Les écrivains “politiques” et la loi salique
Eliane Viennot
Viennot, Eliane, « Les écrivains “politiques” et la loi salique », dans T. Wanegffelen (dir.), De Michel de L’Hospital à l’édit de Nantes. Politique et religion face aux Églises, Clermont-Ferrand, PU Blaise Pascal, 2003.
Extrait de l’article
On sait que la règle d’éviction des femmes de la succession au trône de France fut forgée dans la seconde moitié du XIVe siècle par des légistes de l’entourage de Charles V cherchant à prouver le droit des Valois sur la Couronne, également revendiquée par les Plantagenets.
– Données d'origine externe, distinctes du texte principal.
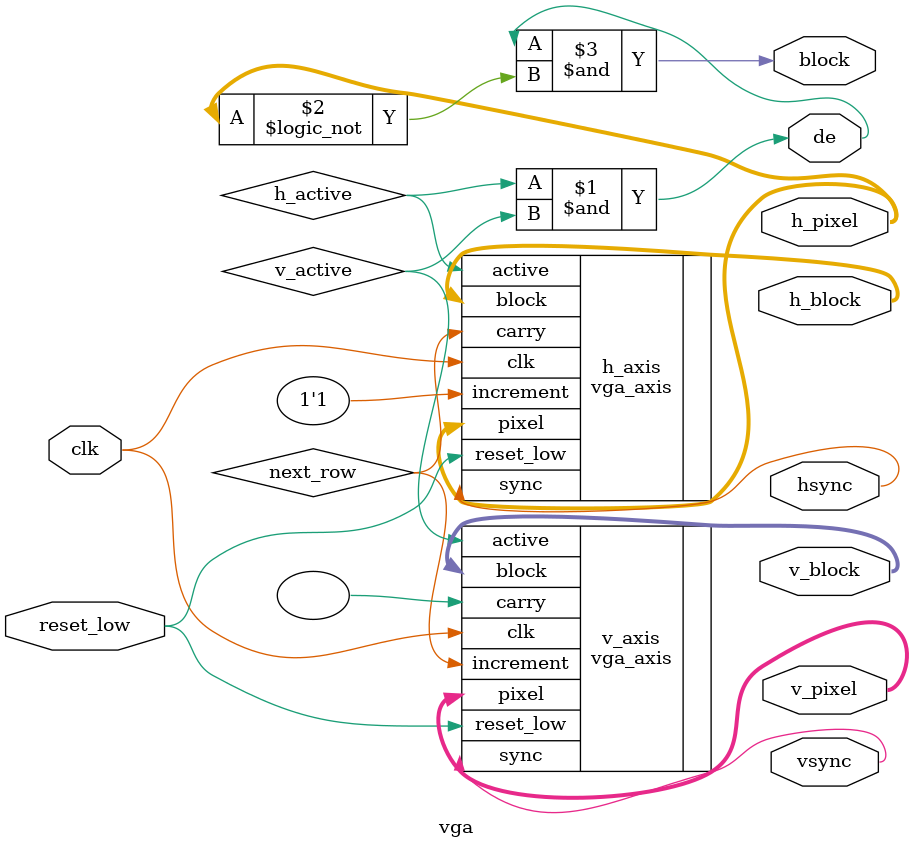
<source format=v>
`default_nettype none
module vga
(
    input wire clk,
    input wire reset_low,

    output wire de,
    output wire hsync,
    output wire vsync,

    output wire block,
    output wire [6:0] h_block,
    output wire [3:0] h_pixel,
    output wire [4:0] v_block,
    output wire [4:0] v_pixel
);

wire next_row;
wire h_active;
wire v_active;

vga_axis #(
    .BLOCKS(80),
    .PIXELS(10),
    .FRONT_PORCH(36), // 27MHz
    // .FRONT_PORCH(210), // 33Mhz
    .BACK_PORCH(46)
) h_axis
(
    .clk(clk),
    .reset_low(reset_low),

    .increment(1'b1),
    .carry(next_row),
    .active(h_active),
    .sync(hsync),

    .block(h_block),
    .pixel(h_pixel)
);

vga_axis #(
    .BLOCKS(24),
    .PIXELS(20),
    .FRONT_PORCH(7), // 27MHz
    // .FRONT_PORCH(22), // 33Mhz
    .BACK_PORCH(23)
) v_axis
(
    .clk(clk),
    .reset_low(reset_low),

    .increment(next_row),
    .active(v_active),
    .carry(),
    .sync(vsync),

    .block(v_block),
    .pixel(v_pixel)
);

assign de = h_active & v_active;
assign block = de & (h_pixel == 4'b0000);

endmodule

</source>
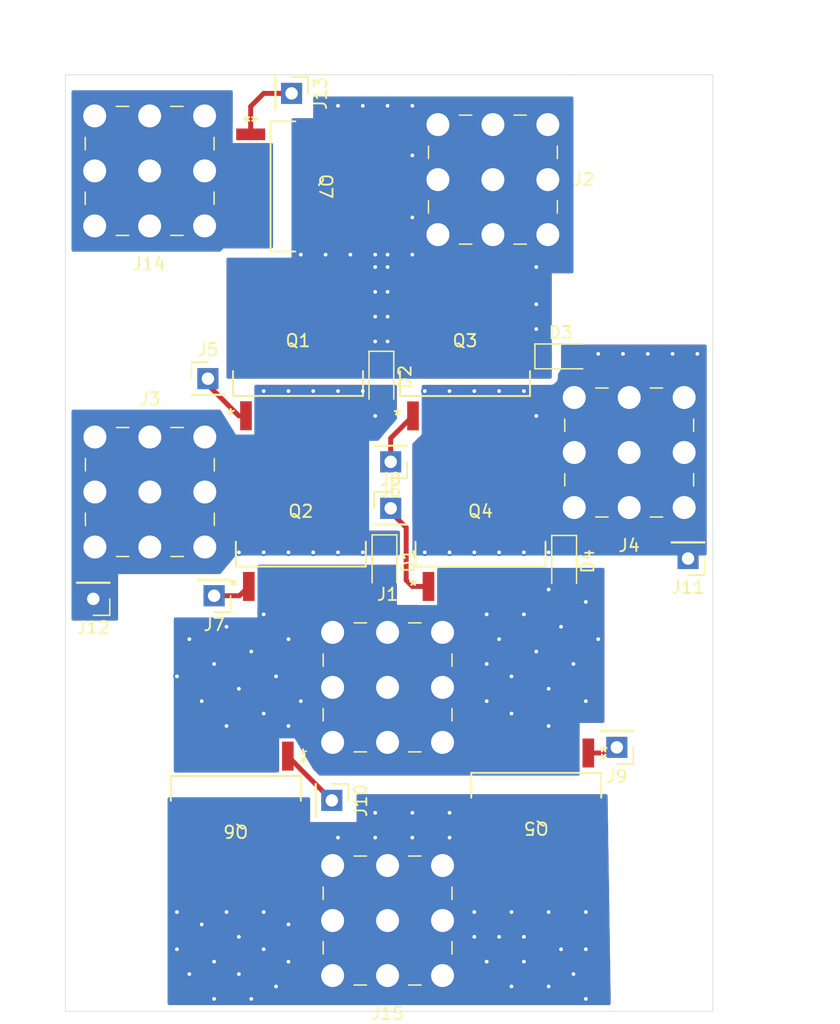
<source format=kicad_pcb>
(kicad_pcb
	(version 20240108)
	(generator "pcbnew")
	(generator_version "8.0")
	(general
		(thickness 1.6)
		(legacy_teardrops no)
	)
	(paper "A4")
	(layers
		(0 "F.Cu" signal)
		(31 "B.Cu" signal)
		(32 "B.Adhes" user "B.Adhesive")
		(33 "F.Adhes" user "F.Adhesive")
		(34 "B.Paste" user)
		(35 "F.Paste" user)
		(36 "B.SilkS" user "B.Silkscreen")
		(37 "F.SilkS" user "F.Silkscreen")
		(38 "B.Mask" user)
		(39 "F.Mask" user)
		(40 "Dwgs.User" user "User.Drawings")
		(41 "Cmts.User" user "User.Comments")
		(42 "Eco1.User" user "User.Eco1")
		(43 "Eco2.User" user "User.Eco2")
		(44 "Edge.Cuts" user)
		(45 "Margin" user)
		(46 "B.CrtYd" user "B.Courtyard")
		(47 "F.CrtYd" user "F.Courtyard")
		(48 "B.Fab" user)
		(49 "F.Fab" user)
		(50 "User.1" user)
		(51 "User.2" user)
		(52 "User.3" user)
		(53 "User.4" user)
		(54 "User.5" user)
		(55 "User.6" user)
		(56 "User.7" user)
		(57 "User.8" user)
		(58 "User.9" user)
	)
	(setup
		(pad_to_mask_clearance 0)
		(allow_soldermask_bridges_in_footprints no)
		(pcbplotparams
			(layerselection 0x00010fc_ffffffff)
			(plot_on_all_layers_selection 0x0000000_00000000)
			(disableapertmacros no)
			(usegerberextensions no)
			(usegerberattributes yes)
			(usegerberadvancedattributes yes)
			(creategerberjobfile yes)
			(dashed_line_dash_ratio 12.000000)
			(dashed_line_gap_ratio 3.000000)
			(svgprecision 4)
			(plotframeref no)
			(viasonmask no)
			(mode 1)
			(useauxorigin no)
			(hpglpennumber 1)
			(hpglpenspeed 20)
			(hpglpendiameter 15.000000)
			(pdf_front_fp_property_popups yes)
			(pdf_back_fp_property_popups yes)
			(dxfpolygonmode yes)
			(dxfimperialunits yes)
			(dxfusepcbnewfont yes)
			(psnegative no)
			(psa4output no)
			(plotreference yes)
			(plotvalue yes)
			(plotfptext yes)
			(plotinvisibletext no)
			(sketchpadsonfab no)
			(subtractmaskfromsilk no)
			(outputformat 1)
			(mirror no)
			(drillshape 1)
			(scaleselection 1)
			(outputdirectory "")
		)
	)
	(net 0 "")
	(net 1 "/Motor0")
	(net 2 "/DBUS")
	(net 3 "/Motor1")
	(net 4 "GND")
	(net 5 "/G1")
	(net 6 "/G2")
	(net 7 "/G3")
	(net 8 "/G4")
	(net 9 "/G5")
	(net 10 "/G6")
	(net 11 "/G7")
	(net 12 "/Regen")
	(net 13 "/Drive")
	(footprint "Connector_PinHeader_2.54mm:PinHeader_1x01_P2.54mm_Vertical" (layer "F.Cu") (at 136.25 70 -90))
	(footprint "Connector_PinHeader_2.54mm:PinHeader_1x01_P2.54mm_Vertical" (layer "F.Cu") (at 120.25 110.75 180))
	(footprint "TerminalBlock_Wuerth:Wuerth_REDCUBE-THR_WP-THRSH_74651194_THR" (layer "F.Cu") (at 124.7978 76.25 90))
	(footprint "Diode_SMD:D_SOD-123F" (layer "F.Cu") (at 158.249998 107.852199 -90))
	(footprint "TerminalBlock_Wuerth:Wuerth_REDCUBE-THR_WP-THRSH_74651194_THR" (layer "F.Cu") (at 163.499998 98.9522 180))
	(footprint "Connector_PinHeader_2.54mm:PinHeader_1x01_P2.54mm_Vertical" (layer "F.Cu") (at 130 110.5 180))
	(footprint "Diode_SMD:D_SOD-123F" (layer "F.Cu") (at 158.099999 91.2022))
	(footprint "Connector_PinHeader_2.54mm:PinHeader_1x01_P2.54mm_Vertical" (layer "F.Cu") (at 129.499998 93))
	(footprint "Connector_PinHeader_2.54mm:PinHeader_1x01_P2.54mm_Vertical" (layer "F.Cu") (at 162.499999 122.726501 180))
	(footprint "Library:L-TOGL_TOS" (layer "F.Cu") (at 150.249998 89.9421))
	(footprint "TerminalBlock_Wuerth:Wuerth_REDCUBE-THR_WP-THRSH_74651194_THR" (layer "F.Cu") (at 143.999998 117.8872))
	(footprint "Connector_PinHeader_2.54mm:PinHeader_1x01_P2.54mm_Vertical" (layer "F.Cu") (at 168.25 107.5 180))
	(footprint "TerminalBlock_Wuerth:Wuerth_REDCUBE-THR_WP-THRSH_74651194_THR" (layer "F.Cu") (at 144 136.685001 180))
	(footprint "Library:L-TOGL_TOS" (layer "F.Cu") (at 151.499998 103.6921))
	(footprint "Library:L-TOGL_TOS" (layer "F.Cu") (at 136.769703 89.932495))
	(footprint "Library:L-TOGL_TOS" (layer "F.Cu") (at 156 129.2366 180))
	(footprint "Connector_PinHeader_2.54mm:PinHeader_1x01_P2.54mm_Vertical" (layer "F.Cu") (at 144.249998 99.7022 180))
	(footprint "Connector_PinHeader_2.54mm:PinHeader_1x01_P2.54mm_Vertical" (layer "F.Cu") (at 139.5 127 -90))
	(footprint "TerminalBlock_Wuerth:Wuerth_REDCUBE-THR_WP-THRSH_74651194_THR" (layer "F.Cu") (at 124.814998 102.1372))
	(footprint "Diode_SMD:D_SOD-123F" (layer "F.Cu") (at 143.749998 107.802201 -90))
	(footprint "Connector_PinHeader_2.54mm:PinHeader_1x01_P2.54mm_Vertical" (layer "F.Cu") (at 144.249998 103.4522))
	(footprint "Library:L-TOGL_TOS" (layer "F.Cu") (at 131.75 129.4866 180))
	(footprint "Library:L-TOGL_TOS" (layer "F.Cu") (at 136.999998 103.6921))
	(footprint "Library:L-TOGL_TOS"
		(layer "F.Cu")
		(uuid "f03e8e93-a4d1-4e6e-9ae7-538e92502ec5")
		(at 139.0101 77.5 -90)
		(tags "XPQ1R00AQB ")
		(property "Reference" "Q7"
			(at 0 0 -90)
			(unlocked yes)
			(layer "F.SilkS")
			(uuid "deaa93b4-bb5c-4381-8877-04e6c6d5a595")
			(effects
				(font
					(size 1 1)
					(thickness 0.15)
				)
			)
		)
		(property "Value" "Q_NMOS_GDS"
			(at 0 0 -90)
			(unlocked yes)
			(layer "F.Fab")
			(uuid "d5c1d131-af5c-47fd-9763-c510091
... [72411 chars truncated]
</source>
Avant de donner naissance à un conflit international – et à l’élaboration d’une « loi » –, l’élimination de la jeune Jeanne de France (fille de Louis X le Hutin et petite‐ fille de Philippe le Bel) par ses oncles Philippe le Long en 1316, puis Charles le Bel en 1322, et enfin par son cousin Philippe de Valois en 1328, avait d’abord créé des conflits intérieurs, d’autant que Jeanne, devenue adulte, s’était mariée à un Français, et qu’ils avaient eu un fils, Charles (1322‐1387), qui se considérait héritier du trône. Charles et ses alliés battus, le flambeau avait été repris par Édouard III, autre petit‐fils de Philippe le Bel par sa mère et donc mieux placé que les Valois dans l’ordre de succession au trône. Parallèlement à la guerre des armes s’était donc ouverte une querelle juridique, que des clercs français crurent pouvoir refermer en exhibant un article du Code pénal des Francs saliens tombé en désuétude depuis la fin de l’empire carolingien, et qu’ils arrangèrent un peu pour qu’il ait l’air de statuer sur l’héritage du royaume. La loi salique était née. Bien évidemment, ce n’est pas elle qui gagna la guerre de Cent ans, puisqu’elle demeura parfaitement inconnue en dehors du petit monde de la diplomatie franco‐anglo‐romaine – où elle ne convainquit d’ailleurs personne. Pourtant, une fois le danger anglais écarté, l’invention ne fut pas remisée aux oubliettes. Au contraire : elle commençait alors véritablement sa carrière. Ce n’est en effet que dans la seconde moitié du XVe siècle, comme l’a montré Colette Beaune, qu’on commença à l’introduire systématiquement dans l’Histoire de France, mais de manière à ce qu’elle semble y avoir toujours été, pilier du droit public français, première des lois du royaume (on ne disait pas encore lois fondamentales), instituée par Clovis ou Pharamond, respectée depuis lors avec une régularité de pendule, et justifiée par les deux grands dangers qu’elle était censée éviter : d’une part la domination étrangère, toujours désagréable, d’autre part la domination féminine, toujours catastrophique. A la fin du siècle, grâce à l’intense travail des annalistes, la loi salique était devenue un mythe national.